### Activity
Every record should be restated exactly, with no images included.

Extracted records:
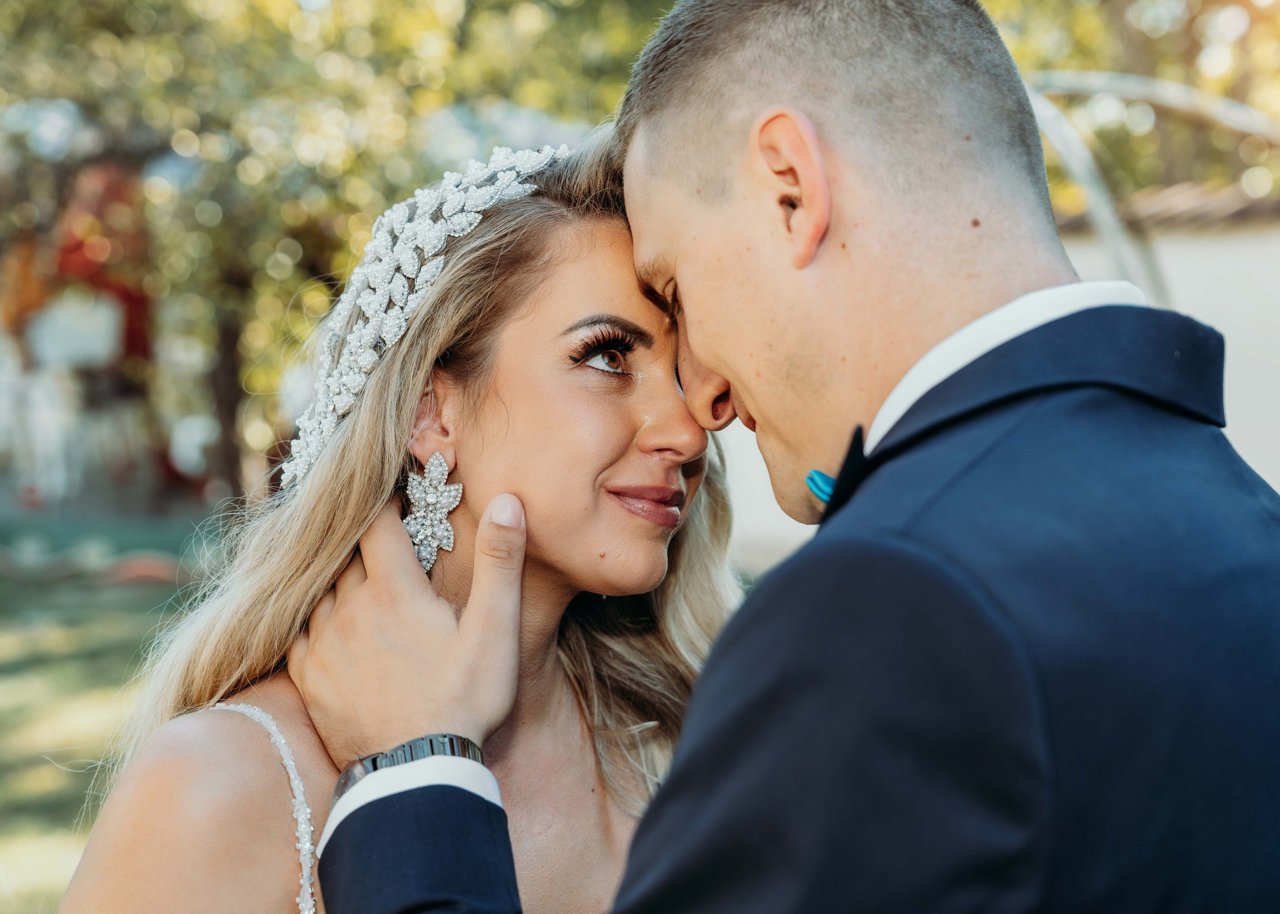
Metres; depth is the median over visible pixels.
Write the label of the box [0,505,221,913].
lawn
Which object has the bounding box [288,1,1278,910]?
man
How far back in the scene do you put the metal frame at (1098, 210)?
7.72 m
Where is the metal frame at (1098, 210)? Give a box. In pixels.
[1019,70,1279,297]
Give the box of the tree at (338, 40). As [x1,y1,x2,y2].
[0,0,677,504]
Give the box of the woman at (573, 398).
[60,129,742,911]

### Answer box
Metres; depth is the median over visible pixels.
Write the label of the box [0,505,221,913].
lawn
Which object has the bounding box [288,1,1278,910]?
man
How far back in the scene do you put the metal frame at (1098, 210)?
7.72 m
Where is the metal frame at (1098, 210)? Give a box. In pixels.
[1019,70,1279,297]
Give the box of the tree at (338, 40). As [x1,y1,x2,y2].
[0,0,677,504]
Give the box of the woman at (573, 398).
[60,129,742,911]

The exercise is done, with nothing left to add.